■ **EXTRACTED DATA**:
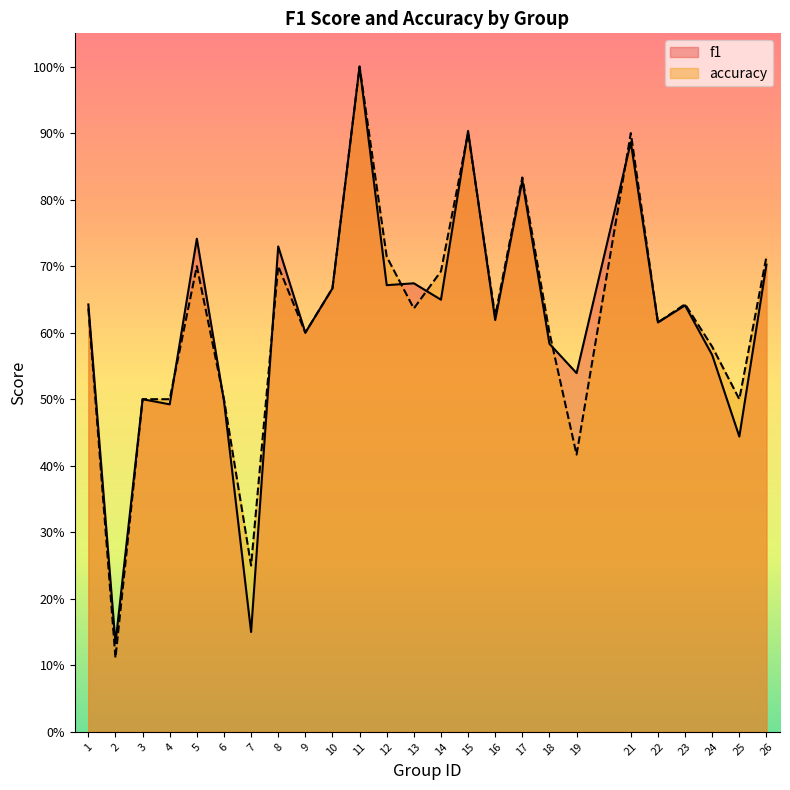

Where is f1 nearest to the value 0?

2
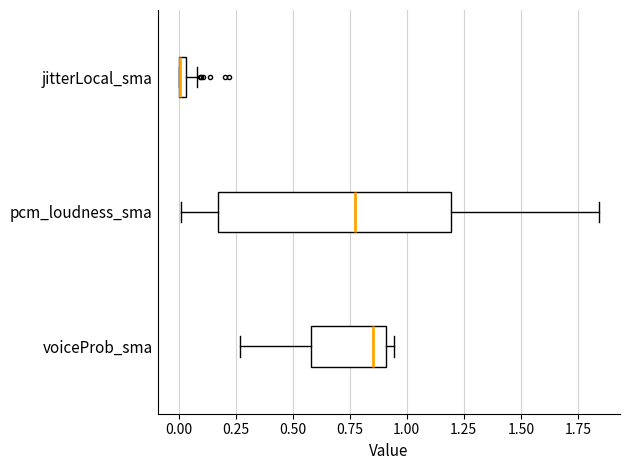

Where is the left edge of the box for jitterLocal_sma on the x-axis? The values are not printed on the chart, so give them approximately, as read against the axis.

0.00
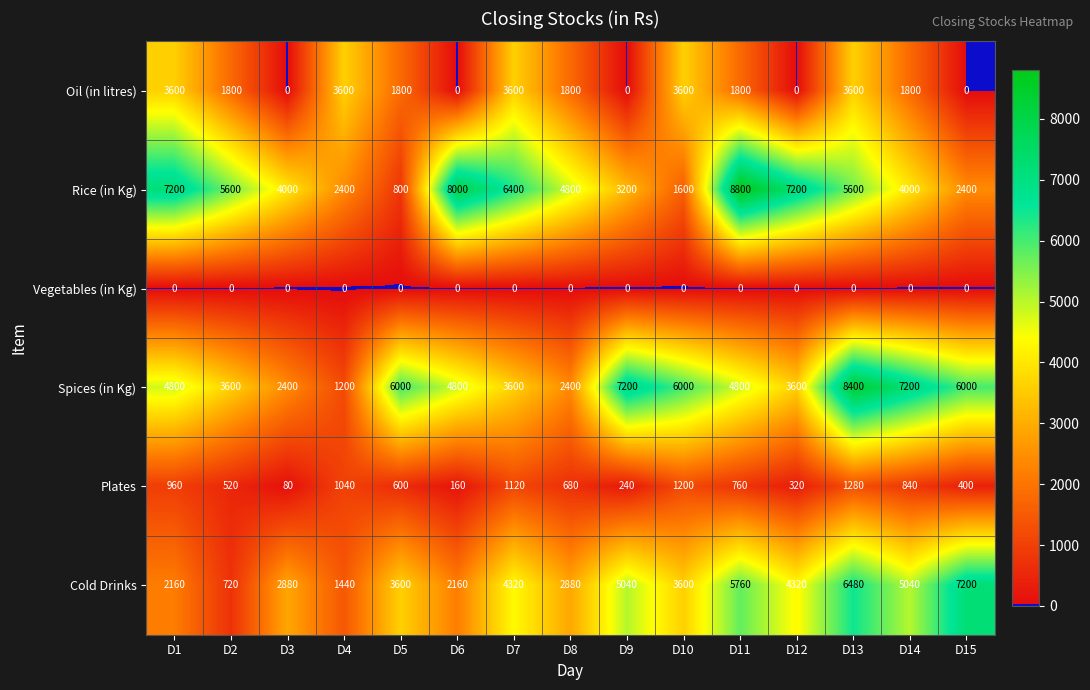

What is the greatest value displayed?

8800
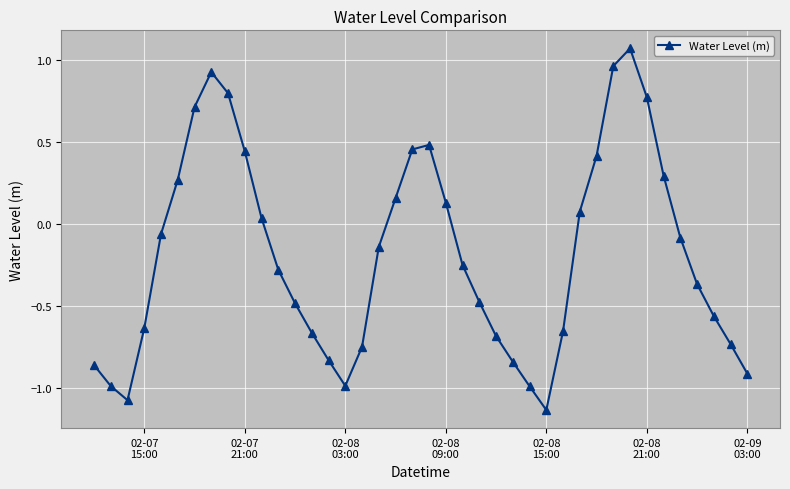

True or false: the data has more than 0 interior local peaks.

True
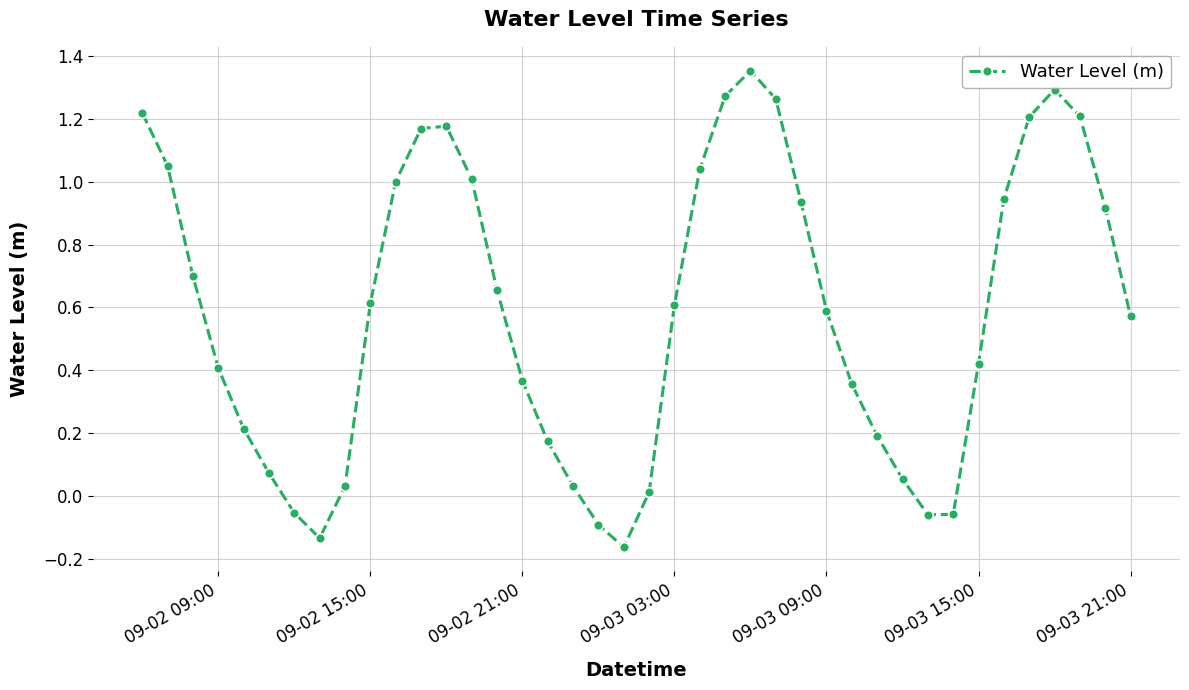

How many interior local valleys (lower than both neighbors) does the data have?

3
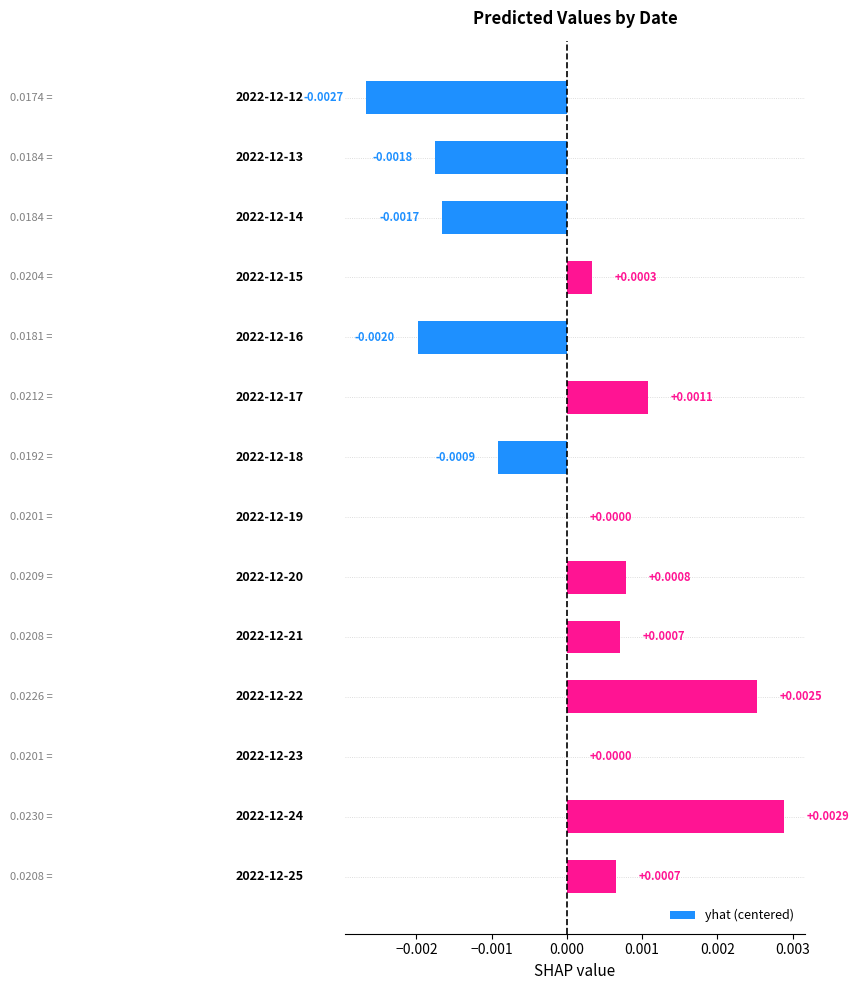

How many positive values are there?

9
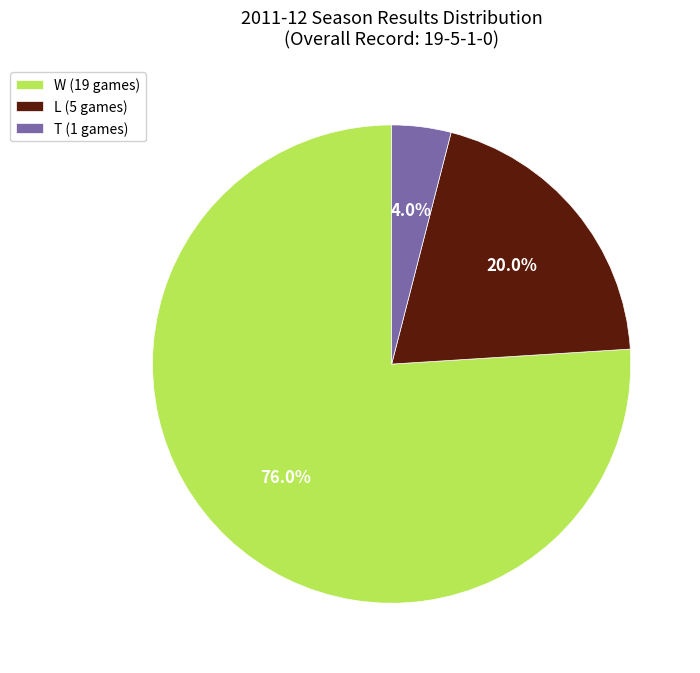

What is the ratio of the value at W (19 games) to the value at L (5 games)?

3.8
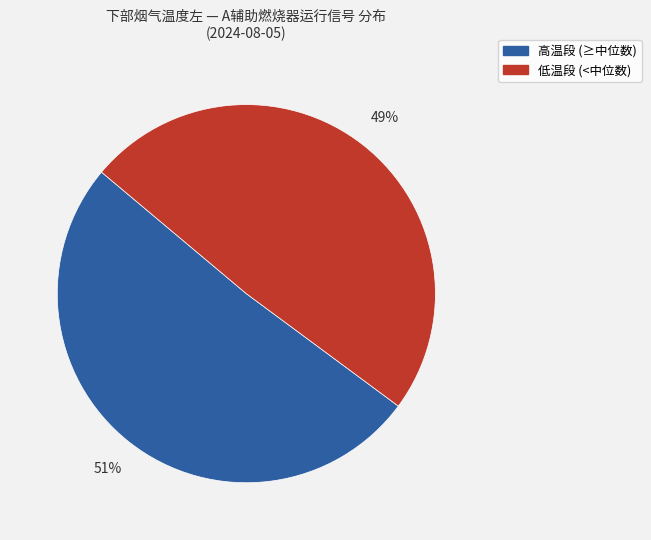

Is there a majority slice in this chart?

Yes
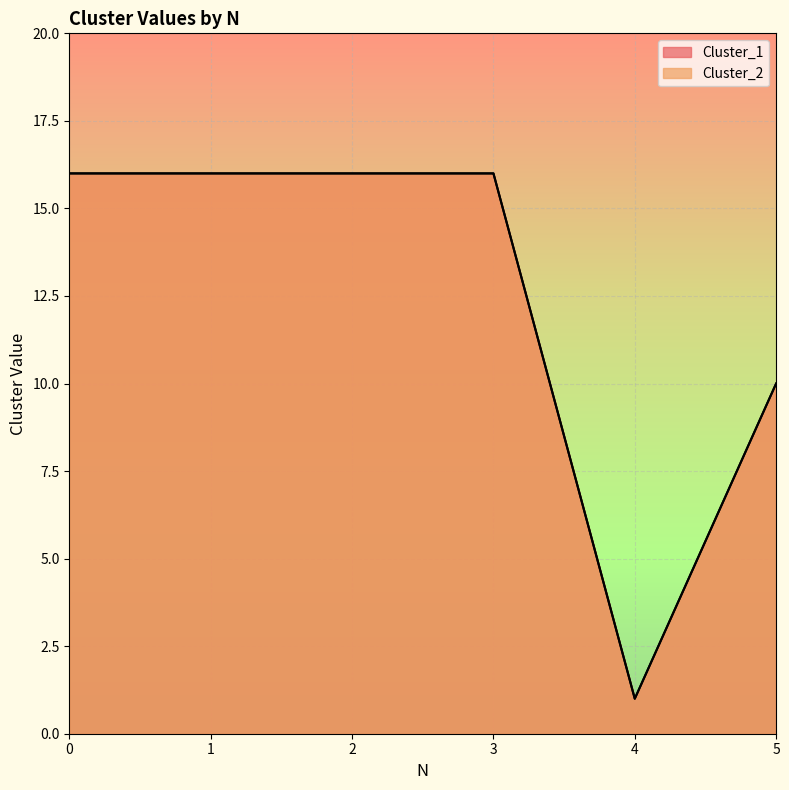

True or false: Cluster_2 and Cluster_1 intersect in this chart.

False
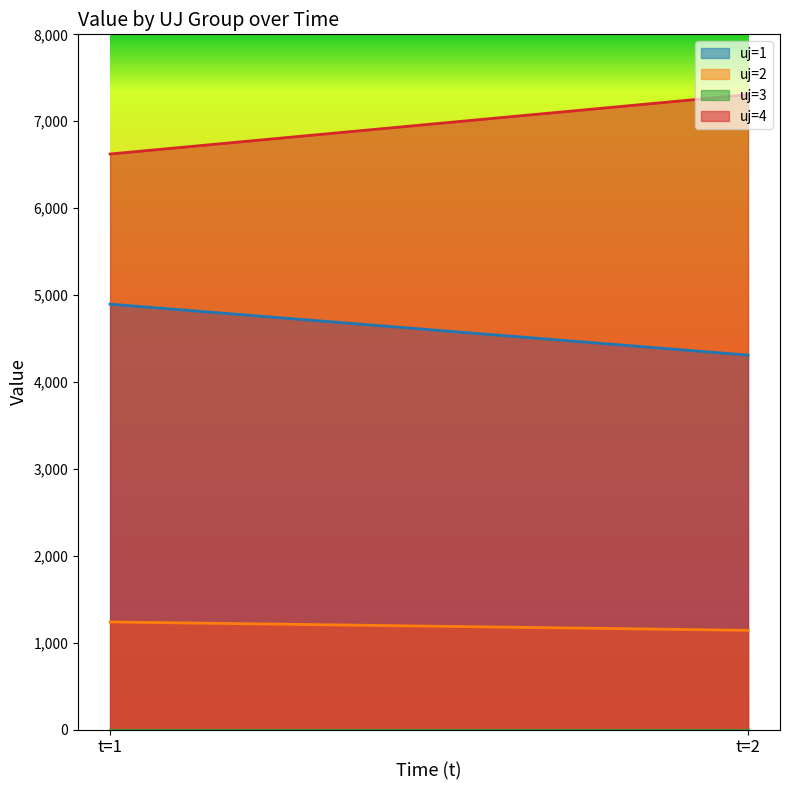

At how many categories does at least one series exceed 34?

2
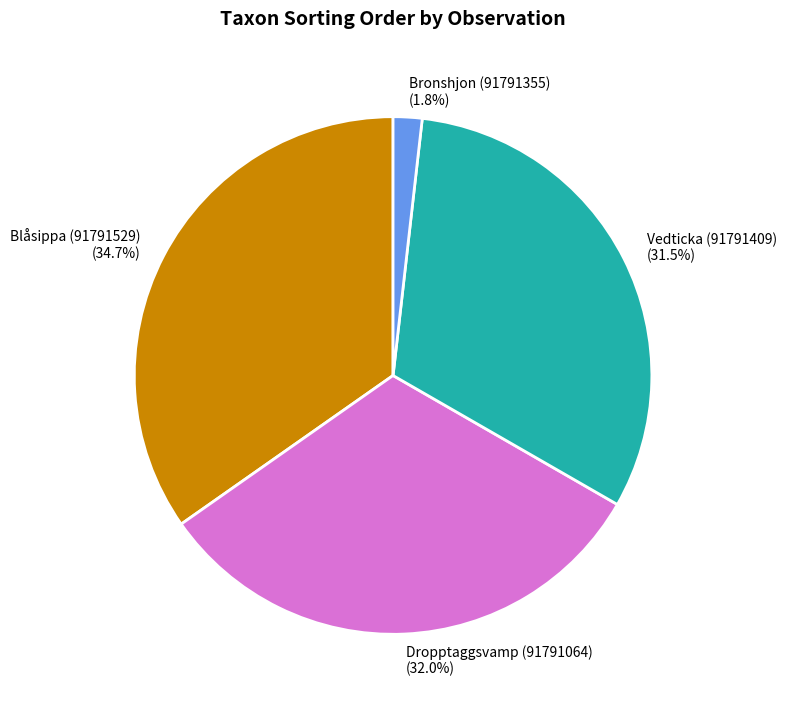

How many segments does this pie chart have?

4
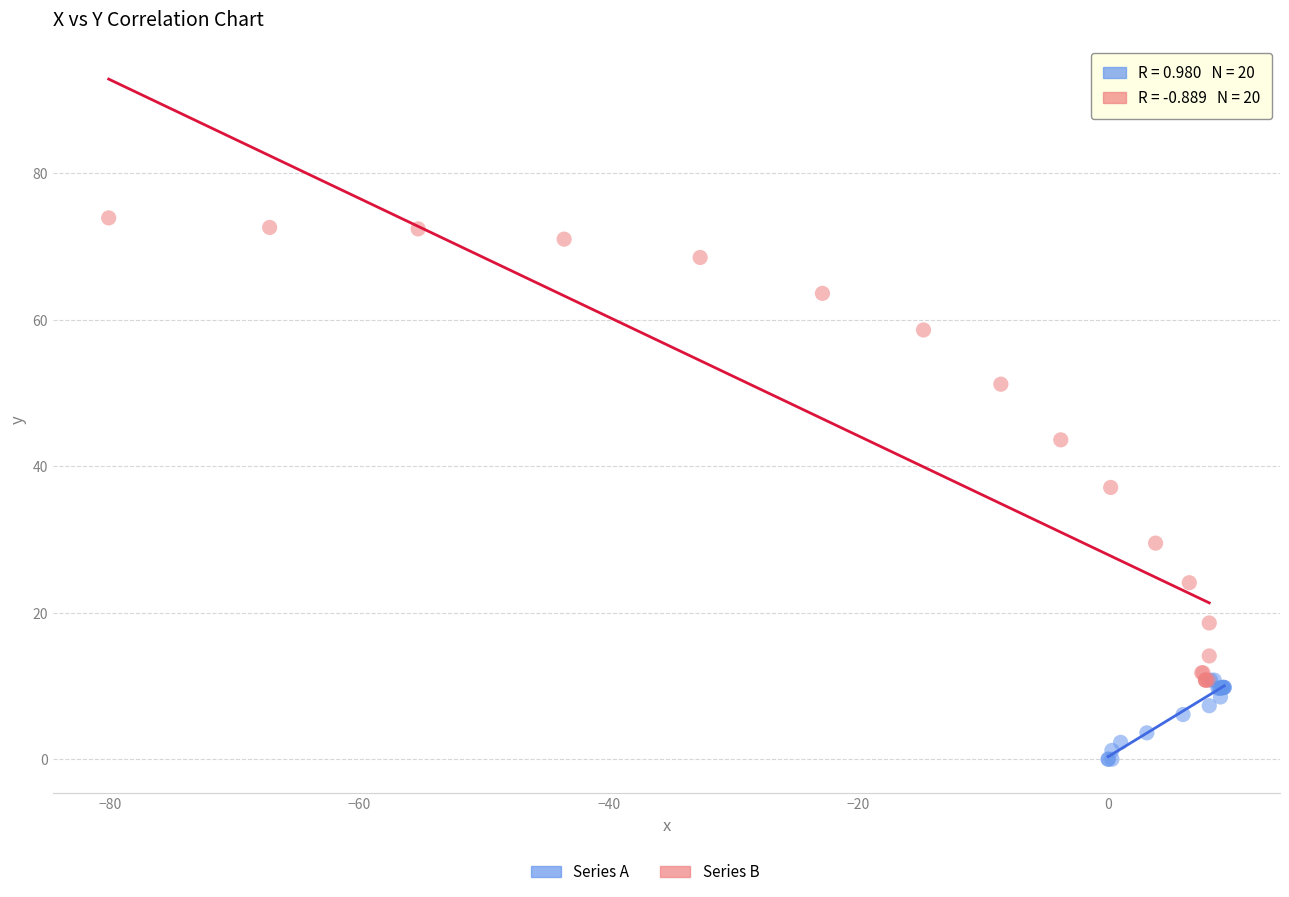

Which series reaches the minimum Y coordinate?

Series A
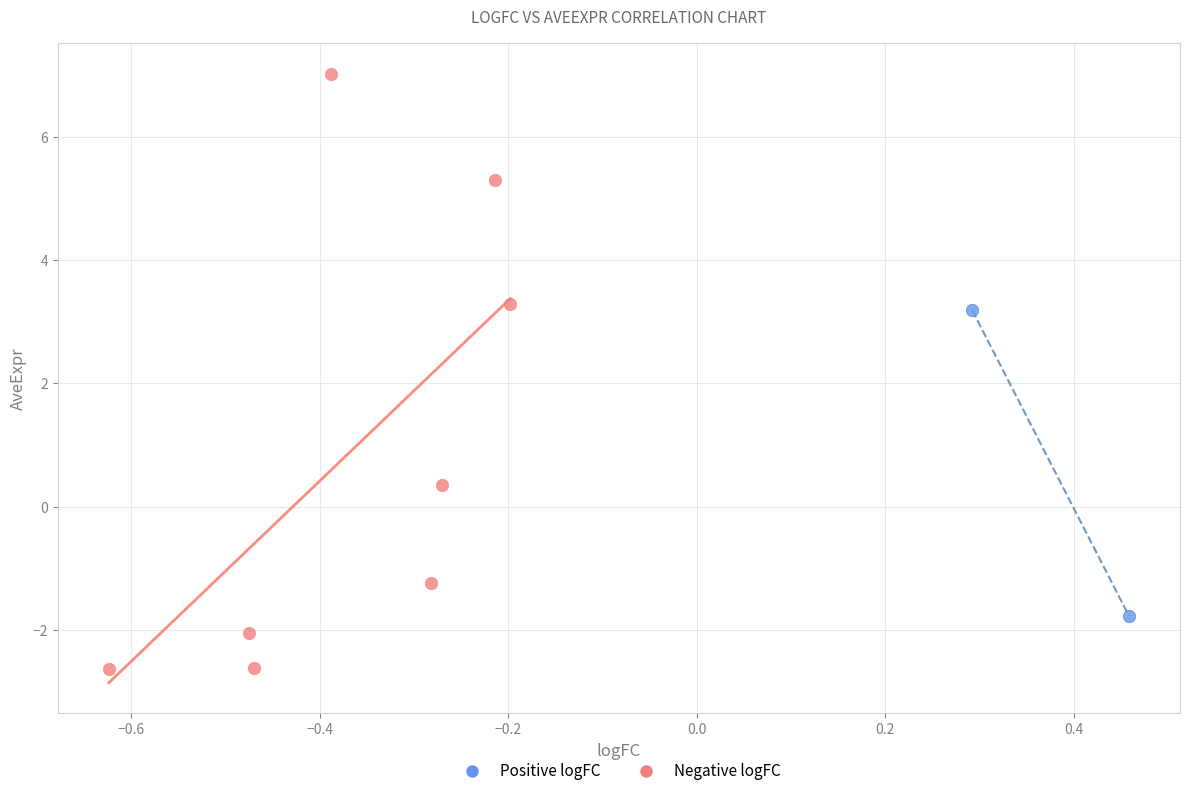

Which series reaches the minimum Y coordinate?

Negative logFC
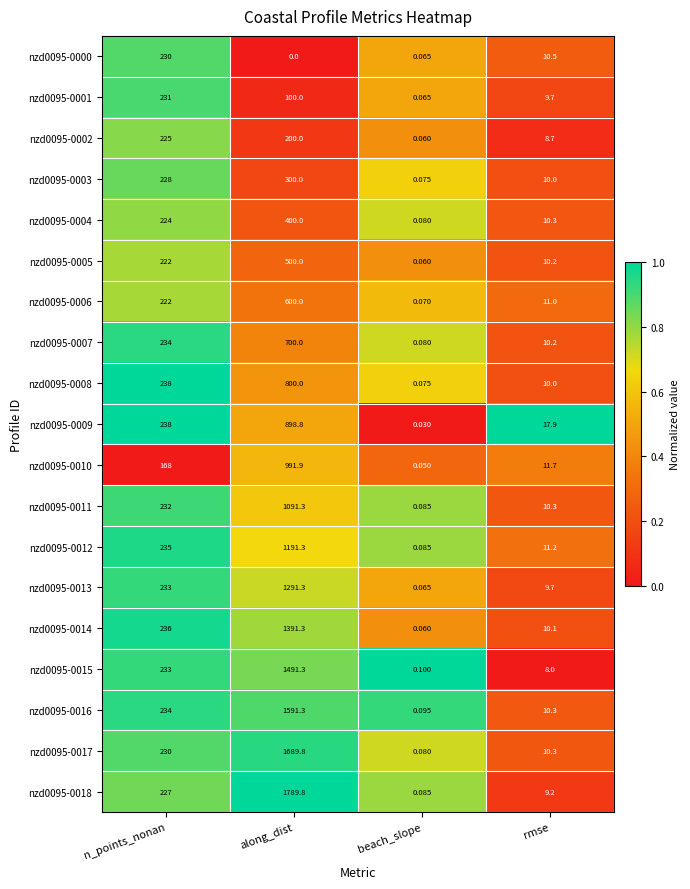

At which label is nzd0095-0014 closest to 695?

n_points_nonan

■ **WHAT TO DO**:
Rewrite all the records with "minimum Y coordinate" changed to "lowest Y coordinate" and everything else left as it is. Leave out the pictures.

■ **ANSWER**:
Where is f1 nearest to the value 0?

2

Where is the left edge of the box for jitterLocal_sma on the x-axis? The values are not printed on the chart, so give them approximately, as read against the axis.

0.00

What is the greatest value displayed?

8800

True or false: the data has more than 0 interior local peaks.

True

How many interior local valleys (lower than both neighbors) does the data have?

3

How many positive values are there?

9

What is the ratio of the value at W (19 games) to the value at L (5 games)?

3.8

Is there a majority slice in this chart?

Yes

True or false: Cluster_2 and Cluster_1 intersect in this chart.

False

At how many categories does at least one series exceed 34?

2

How many segments does this pie chart have?

4

Which series reaches the lowest Y coordinate?

Series A

Which series reaches the lowest Y coordinate?

Negative logFC

At which label is nzd0095-0014 closest to 695?

n_points_nonan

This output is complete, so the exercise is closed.